Устав от игрищ, имитирующих сражение с врагами, дети садились в кружок, и юноши постарше учили их подавать звуковые сигналы, потому что щиты были еще и превосходными бубнами. Хорошо выделанные и высушенные пузыри издавали громкие звуки, которые были слышны издалека. Когда малышня устраивала военные игры, в тверди стоял сплошной грохот.

С помощью бубнов, только большего размерами, передовые дозоры русов передавали сведения о количестве врагов и кто они такие на большие расстояния. Особенно о тех, кто приближался со стороны моря. Военные хитрости не всегда предполагали использование дыма сигнальных костров. Лучше если враг не подозревает, что он обнаружен, тогда и засада на него будет гораздо успешнее, ведь рокот бубна был слышен только в лесу.

Спрятавшись в густых ветвях ели, которая росла почти на краю свободного от поросли пространства, Морав терпеливо ждал. Он был уверен, что жрецы возле идола Юмаллы задержатся ненадолго. И оказался прав. Помолившись, жрецы принесли жертву – взрезали горло косуле и окропили кровью неугасимый огонь, горевший в искусно сложенном очаге-жертвеннике, защищенном от ветров, залетавших даже в плотно окруженное стеной елей капище. А затем, оставив мертвую косулю стражам идола, неторопливо удалились в сторону моря. Видимо, там был спуск к тайной пристани чуди, где жрецов поджидало какое-то судно.

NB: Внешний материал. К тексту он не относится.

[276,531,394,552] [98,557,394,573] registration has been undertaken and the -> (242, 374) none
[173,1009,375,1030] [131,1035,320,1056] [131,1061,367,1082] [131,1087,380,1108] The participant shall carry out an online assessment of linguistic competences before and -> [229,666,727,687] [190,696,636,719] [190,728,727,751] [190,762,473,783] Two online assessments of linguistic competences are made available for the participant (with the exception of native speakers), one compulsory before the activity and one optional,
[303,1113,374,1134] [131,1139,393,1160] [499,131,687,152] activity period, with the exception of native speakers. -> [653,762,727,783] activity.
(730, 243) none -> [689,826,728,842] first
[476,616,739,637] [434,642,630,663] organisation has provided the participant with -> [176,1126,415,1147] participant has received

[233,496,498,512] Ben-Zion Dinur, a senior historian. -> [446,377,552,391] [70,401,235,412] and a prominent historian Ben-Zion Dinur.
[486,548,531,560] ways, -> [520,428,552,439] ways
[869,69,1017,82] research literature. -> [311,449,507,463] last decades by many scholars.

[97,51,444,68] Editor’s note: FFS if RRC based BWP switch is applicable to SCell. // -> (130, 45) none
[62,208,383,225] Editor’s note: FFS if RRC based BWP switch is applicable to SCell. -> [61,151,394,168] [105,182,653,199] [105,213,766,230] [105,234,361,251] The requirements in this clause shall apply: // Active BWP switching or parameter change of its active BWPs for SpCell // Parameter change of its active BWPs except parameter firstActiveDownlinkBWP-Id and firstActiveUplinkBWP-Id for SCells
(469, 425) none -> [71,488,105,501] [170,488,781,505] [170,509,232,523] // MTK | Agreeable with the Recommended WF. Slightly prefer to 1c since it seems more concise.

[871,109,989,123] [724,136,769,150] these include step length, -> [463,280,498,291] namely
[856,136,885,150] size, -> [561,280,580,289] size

Стражи (Морав насчитал их больше десятка; а ведь были еще и те, что находились в дозоре) сноровисто сняли шкуру с жертвенного животного, разожгли костер на краю поляны, почти рядом с местом, где затаился Морав, и начали готовить похлебку. Он с удовлетворением улыбнулся; мысль пришла ему в голову неожиданно, как некое озарение, словно всплеск молнии в темной грозовой ночи. Юный форинг нащупал за пазухой узелок со снадобьями и похвалил себя за предусмотрительность.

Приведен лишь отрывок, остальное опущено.